Something else that catches my attention: there is some organization to the mess. Several trunks are flung open, their insides lined with clothing, and other items have been gathered into discreet piles. Shoes laid out with their partners, books and newspapers stacked along the wall, and most telling of all, the wardrobe that stands empty on the other side of the room, its innards removed, folded, catalogued, and ready to be packed into one of the trunks or suitcases that surround the end of the bed like an archipelago.
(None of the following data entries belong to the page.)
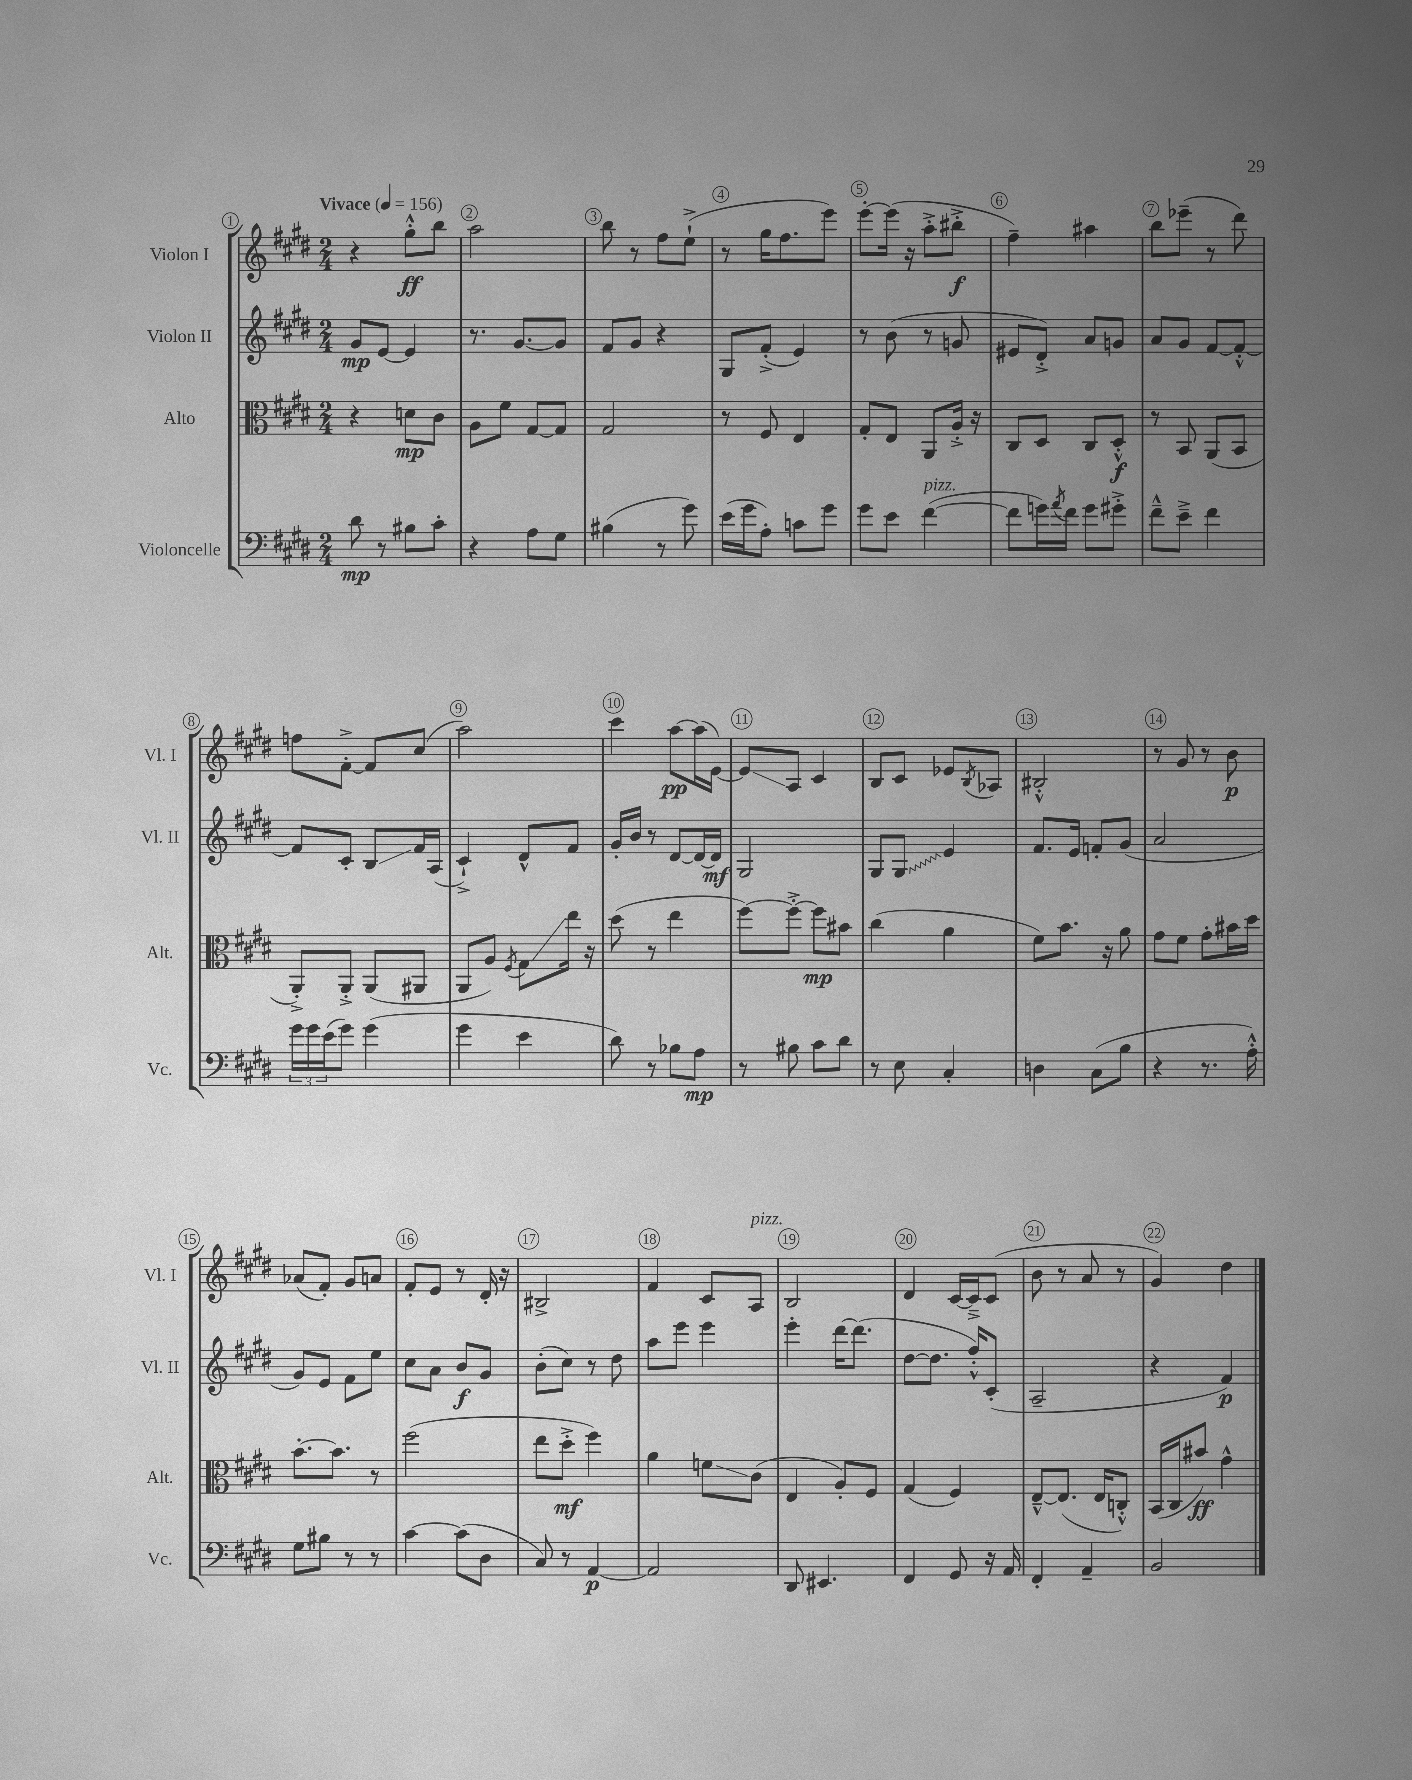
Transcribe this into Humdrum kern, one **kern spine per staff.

**kern	**kern	**kern	**kern
*staff4	*staff3	*staff2	*staff1
*clefF4	*clefC3	*clefG2	*clefG2
*k[f#c#g#d#]	*k[f#c#g#d#]	*k[f#c#g#d#]	*k[f#c#g#d#]
*M2/4	*M2/4	*M2/4	*M2/4
*MM156	*MM156	*MM156	*MM156
8d#	4r	8g#	4r
8r	.	[8e	.
8B#	8d	4e]	8gg#'^^
8c#'	8c#	.	8bb
=	=	=	=
4r	8A	8.r	2aa
.	8f#	.	.
.	.	[8.g#	.
8A	[8G#	.	.
8G#	8G#]	8g#]	.
=	=	=	=
(4B#	2G#	8f#	8bb
.	.	8g#	8r
8r	.	4r	8ff#
8g#)	.	.	(8ee`^
=	=	=	=
(16e	8r	8G#	8r
16g#	.	.	.
8A')	8F#	(8f#'^	16gg#
.	.	.	8.ff#
8c	4E	4e)	.
8g#	.	.	8eee)
=	=	=	=
8g#	8G#'	8r	[8eee'
8e	8E	(8b	(16eee]
.	.	.	16r
([4f#	8AA	8r	8aa'^
.	16A'^	8g	8bb#'^
.	16r	.	.
=	=	=	=
8f#]	8C#	8e#	4ff#~)
16g)	8D#	8d#'^)	.
8qa	.	.	.
16f#	.	.	.
8g	8C#	8a	4aa#
8g#'^	8D#'^^	8g	.
=	=	=	=
8f#~^^	8r	8a	8bb
8e~^	8BB	8g#	(8eee-~
4f#	(8AA	[8f#	8r
.	8BB	8f#'^^_	8ddd#)
=	=	=	=
24g#	8AA'^)	8f#]	8ff
24g#	.	.	.
(24e	.	.	.
8g#)	8AA'^	8c#'	[8f#'^
(4g#	(8AA	8B	8f#]
.	8AA#	16f#	(8cc#
.	.	(16A	.
=	=	=	=
4g#	8AA	4c#`^)	2aa)
.	8A)	.	.
.	8qF#	.	.
4e	8G#	8d#^^	.
.	16ee	8f#	.
.	16r	.	.
=	=	=	=
8d#)	(8dd#	16g#'	4ccc#
.	.	16b	.
8r	8r	8r	.
8B-	4ee	[8d#	[8aa
8A	.	16d#_	(16aa]
.	.	16d#]	[16e)
=	=	=	=
8r	[8ff#)	2G#	8e]
8B#	8ff#'^_	.	8A
8c#	8ff#]	.	4c#
8d#	8b#	.	.
=	=	=	=
8r	(4cc#	8G#	8B
8E	.	8G#	8c#
4C#'	4a	4e	8e-
.	.	.	8qB
.	.	.	8A-
=	=	=	=
4D	8f#)	8.f#	2B#'^^
.	8.b	.	.
.	.	16e	.
(8C#	.	8f'	.
.	16r	.	.
8B	8a	(8g#	.
=	=	=	=
4r	8g#	2a	8r
.	8f#	.	8g#
8.r	8g#'	.	8r
.	16b#	.	8b
16A'^^)	16dd#	.	.
=	=	=	=
8G#	[8.b'	8g#)	(8a-
8B#	.	8e	8f#')
.	8.b]	.	.
8r	.	8f#	8g#
8r	8r	8ee	8a
=	=	=	=
[4c#	(2ff#	8cc#	8f#'
.	.	8a	8e
(8c#]	.	8b	8r
8D#	.	8g#	16d#'
.	.	.	16r
=	=	=	=
8C#)	8ee	(8b'	2B#^
8r	8dd#'^	8cc#)	.
[4AA	4ff#)	8r	.
.	.	8dd#	.
=	=	=	=
2AA]	4a	8aa	4f#
.	.	8eee	.
.	8f	4eee	8c#
.	(8c#	.	8A
=	=	=	=
8DD#	4E	4eee'	2B
4.EE#	.	.	.
.	8A')	[16ddd#	.
.	.	(8.ddd#]	.
.	8F#	.	.
=	=	=	=
4FF#	(4G#	[8dd#	4d#
.	.	8.dd#]	.
8GG#	4F#)	.	[16c#
.	.	16ff#'^^)	16c#~^]
16r	.	(8c#'	(8c#
16AA	.	.	.
=	=	=	=
4FF#'	[8E~^^	2A~	8b
.	(8.E]	.	8r
4AA~	.	.	8a
.	16E	.	.
.	8C'^^)	.	8r
=	=	=	=
2BB	(16BB	4r	4g#)
.	16C#	.	.
.	8b#)	.	.
.	4g#^^	4f#)	4dd#
==	==	==	==
*-	*-	*-	*-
And there, in the middle of the bed, sits Marta herself, ma
rooned in an ocean of stockings and shawls and tangled scarves edged with beaded fringe. She looks remarkably altered from the last time I saw her. Wearing a plain dressing gown, her hair flattened from sleep and trailing over her shoulders, there is little of the entrepreneur about her now. And when she opens her mouth, the fullness of her Manchester roots dances off the tip of her tongue.
"Christ, you look like a corpse." Another yawn and I'm gifted with a view of every single tooth in her arsenal. "And I can’t say that’s a dress one should go about in while making their round of morning calls." She looks me up and down a second time, eyes blinking as her attention settles on my face. "Where were you last night?"
"I paid a visit to Lord Ryall."
"Oh, right. Right." She waves a hand, ready to dismiss me as her interest slides back to the task before her. But I watch as the corners of her mouth turn down, in fact her entire face seems to drift towards her chest as she gives my soiled dress, my untidy hair and exhausted features a more careful scrutiny. "Am I to assume you’ve only just departed from his home?"
"You may assume what you like," I tell her, my voice steady, despite the tiredness that has now infected my hands and feet with a peculiar numbness. "However, the truth of the matter is far less scandalous, at least as far as your imaginings will venture."
Her mouth tightens at this, but instead of making any further inquiry, she settles back onto her mound of cushions and pillows as she fingers the collar of her dressing gown. "You going to give me a proper greeting, or are you going to frighten away the rest of the morning with that bloody frown of yours?"
I rearrange my features for her benefit, enough so she won't notice the way I lean upon the door, the way the hem of my skirt marks the shaking of my legs. "I would have sent a note, but I thought it better to catch you unawares."
"Mmmph." She picks up a handkerchief, vibrant yellow silk, and folds it into a neat square. "Too much about you is enough to catch me unawares." She dabs her fingers at the puddle of sweat gathered at the base of her throat and dries them on the edge of her nightdress.